Is there any doubt that ideas have consequences? Here is what the new model of the university as ideological training camp has already wrought: “40 percent of millennials” now approve “limiting speech offensive to minorities,” according to a Pew survey. Millennials were found to be much more in favor of censorship than Gen Xers (27 percent), Boomers (24 percent), and Silents (12 percent).

“Give me just one generation of youth, and I'll transform the whole world,” wrote Lenin. With the “graying” of free speech supporters, we can expect our society to look more and more like our campuses today.

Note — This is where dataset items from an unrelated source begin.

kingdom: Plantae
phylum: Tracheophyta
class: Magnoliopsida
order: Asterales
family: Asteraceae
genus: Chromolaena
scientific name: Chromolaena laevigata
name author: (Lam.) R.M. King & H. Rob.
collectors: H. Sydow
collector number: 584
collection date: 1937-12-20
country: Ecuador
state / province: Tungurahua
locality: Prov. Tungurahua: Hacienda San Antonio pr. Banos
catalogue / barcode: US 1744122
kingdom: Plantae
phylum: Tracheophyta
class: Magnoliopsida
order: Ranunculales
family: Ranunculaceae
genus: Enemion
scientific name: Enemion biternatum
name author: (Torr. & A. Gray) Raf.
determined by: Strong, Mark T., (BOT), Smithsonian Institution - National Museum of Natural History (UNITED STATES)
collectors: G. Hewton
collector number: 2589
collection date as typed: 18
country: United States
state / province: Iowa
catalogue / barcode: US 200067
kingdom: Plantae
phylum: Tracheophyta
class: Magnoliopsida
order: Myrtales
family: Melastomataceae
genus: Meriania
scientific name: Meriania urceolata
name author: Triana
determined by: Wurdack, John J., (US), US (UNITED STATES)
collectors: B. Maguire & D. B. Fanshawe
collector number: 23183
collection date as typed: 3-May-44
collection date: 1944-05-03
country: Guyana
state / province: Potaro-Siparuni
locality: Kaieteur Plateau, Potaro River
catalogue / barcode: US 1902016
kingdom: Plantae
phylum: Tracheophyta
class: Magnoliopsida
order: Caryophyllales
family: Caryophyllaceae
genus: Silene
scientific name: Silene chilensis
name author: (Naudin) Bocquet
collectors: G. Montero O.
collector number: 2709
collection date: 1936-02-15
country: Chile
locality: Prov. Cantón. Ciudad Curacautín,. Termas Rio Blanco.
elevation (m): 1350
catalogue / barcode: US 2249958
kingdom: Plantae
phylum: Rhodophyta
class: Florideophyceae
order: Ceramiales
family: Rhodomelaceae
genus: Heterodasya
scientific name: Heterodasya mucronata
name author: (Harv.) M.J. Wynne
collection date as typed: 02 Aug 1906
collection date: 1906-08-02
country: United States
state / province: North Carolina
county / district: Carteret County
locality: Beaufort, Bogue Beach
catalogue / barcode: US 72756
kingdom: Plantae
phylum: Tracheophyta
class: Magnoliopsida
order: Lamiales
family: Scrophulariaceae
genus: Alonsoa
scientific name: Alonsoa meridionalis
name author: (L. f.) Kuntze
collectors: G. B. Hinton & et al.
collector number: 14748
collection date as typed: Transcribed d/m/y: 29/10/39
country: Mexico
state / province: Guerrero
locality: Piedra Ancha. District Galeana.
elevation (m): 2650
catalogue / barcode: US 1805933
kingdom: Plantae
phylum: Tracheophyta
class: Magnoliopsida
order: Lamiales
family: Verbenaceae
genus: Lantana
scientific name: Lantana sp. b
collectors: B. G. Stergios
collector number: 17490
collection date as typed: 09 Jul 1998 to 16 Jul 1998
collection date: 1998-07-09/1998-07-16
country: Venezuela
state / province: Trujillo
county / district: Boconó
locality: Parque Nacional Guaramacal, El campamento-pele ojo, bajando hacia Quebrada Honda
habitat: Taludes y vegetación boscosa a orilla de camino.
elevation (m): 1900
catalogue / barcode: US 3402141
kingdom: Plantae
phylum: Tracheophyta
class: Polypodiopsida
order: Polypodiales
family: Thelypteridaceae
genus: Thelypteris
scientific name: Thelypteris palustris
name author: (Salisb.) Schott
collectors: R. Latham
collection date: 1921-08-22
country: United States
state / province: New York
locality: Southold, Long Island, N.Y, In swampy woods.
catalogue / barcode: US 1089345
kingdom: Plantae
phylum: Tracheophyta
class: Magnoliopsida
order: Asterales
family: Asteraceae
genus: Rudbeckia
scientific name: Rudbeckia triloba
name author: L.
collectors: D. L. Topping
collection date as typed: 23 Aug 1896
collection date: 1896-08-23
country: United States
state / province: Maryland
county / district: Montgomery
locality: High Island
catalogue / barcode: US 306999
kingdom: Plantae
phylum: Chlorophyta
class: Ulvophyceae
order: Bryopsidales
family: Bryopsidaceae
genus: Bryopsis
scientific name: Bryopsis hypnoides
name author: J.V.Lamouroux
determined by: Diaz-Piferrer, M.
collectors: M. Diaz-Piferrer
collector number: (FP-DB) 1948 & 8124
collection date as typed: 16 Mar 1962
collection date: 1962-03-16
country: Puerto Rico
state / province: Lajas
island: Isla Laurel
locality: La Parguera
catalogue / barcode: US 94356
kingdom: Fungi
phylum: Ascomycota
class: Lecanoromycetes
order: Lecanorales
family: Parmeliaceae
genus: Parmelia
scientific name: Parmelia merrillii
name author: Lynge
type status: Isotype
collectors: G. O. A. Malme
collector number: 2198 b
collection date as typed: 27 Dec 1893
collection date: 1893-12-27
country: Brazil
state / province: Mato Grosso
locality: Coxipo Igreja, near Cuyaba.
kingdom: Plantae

We can expect our future leaders to have little regard for the First Amendment and those who defend individual liberty to be branded —as they already are on college campuses — defenders of “homophobia, income inequality, misogyny, poverty, racism, sexism, white supremacy and xenophobia,” to use Lafargue’s phrase. In sum, we can expect that, with time, fewer and fewer Americans will know why we need a First Amendment — or even remember that we have it.

Welcome to the not-so-brave new world.

Thomas K. Lindsay directs the Centers for Tenth Amendment Action and Higher Education at the Texas Public Policy Foundation and is editor of SeeThruEdu.com. He was deputy chairman of the National Endowment for the Humanities under George W. Bush.